Puracal, a U.S. citizen, was jailed in Nicaragua for nearly two years after being wrongfully convicted of drug trafficking and money laundering charges.
Freed mid-month after a campaign by international rights activists to overturn his charges, he spoke of his prison ordeal at the University of Washington in Seattle to about a dozen supporters.
During his first 20 months in the Nicaraguan prison, Puracal said he lived in a cramped cell with nine to 12 other inmates, surrounded by vermin and cockroaches and without access to clean water.
Puracal said conditions improved in his last two months behind bars in Nicaragua when he could finally eat something other than beans and rice, the Central American country's national dish.
"I put on 15 lbs in the last two months," Puracal said. "That's why I look like I do now."

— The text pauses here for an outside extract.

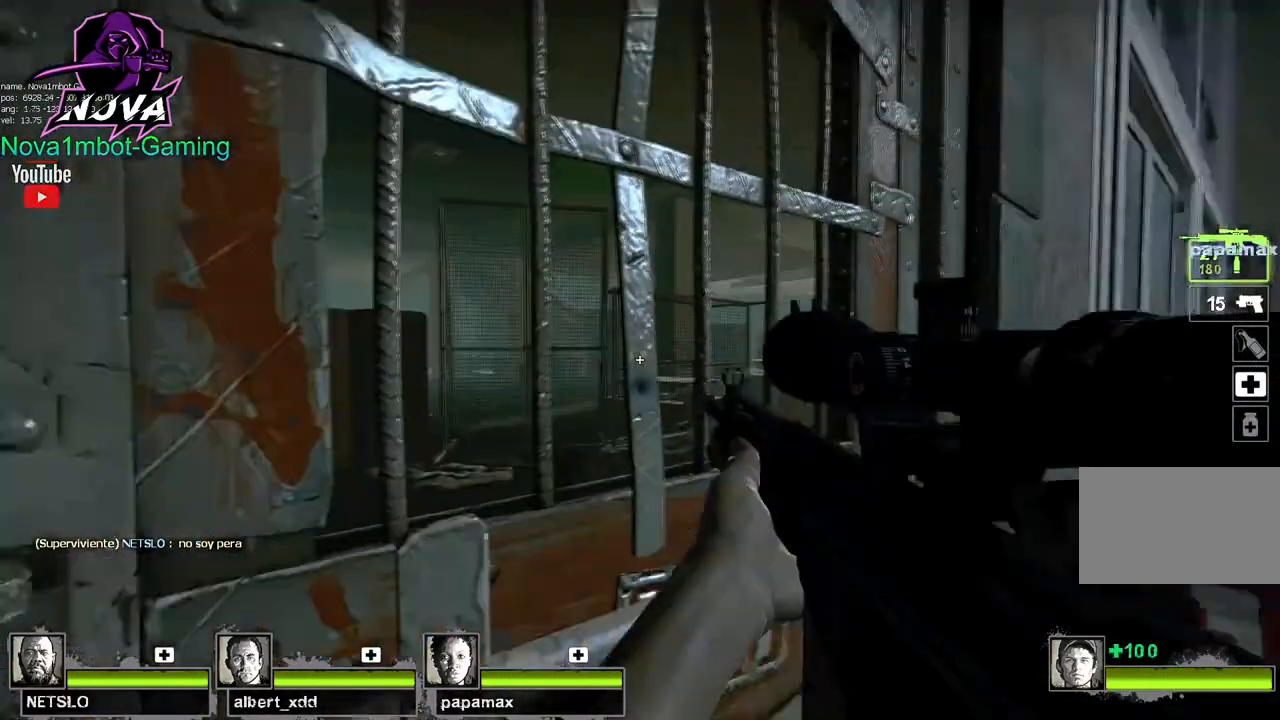
{"keys": ["a", "shift"], "mouse": [], "events": [[183, "a", "down"], [183, "s", "up"], [317, "w", "down"], [450, "w", "up"]]}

Appearing relaxed and healthy and sporting a thick black goatee, Puracal said he was also provided medical attention and was put on eight different medications to treat the digestive problems he developed while behind bars.
The newly freed man heard applause and cheers from the supporters during his talk at a law school classroom at the university.
Puracal, who ran a real estate firm in the Pacific Coast surfing resort of San Juan del Sur, was taken into custody in November 2010 by Nicaraguan authorities and charged with money laundering, drug trafficking and engaging in organized crime. He was found guilty nine months later, along with 10 Nicaraguan co-defendants, and sentenced to 22 years in prison.
His sister, Janis Puracal, a Seattle-based attorney who spearheaded efforts to get him released, has said she suspects his flamboyant appearance at the time of his arrest, including long hair, tattoos, and a flashy car, may have drawn unwanted attention from Nicaraguan authorities.
An appeals court ordered Puracal freed. His co-defendants, all of whom testified they had never met or worked with him, were also released last week after an appeals court ordered that their trial be annulled. The appeals court found that the trial judge did not substantiate the reasons for Puracal's verdict and excluded evidence defense attorneys wanted to present.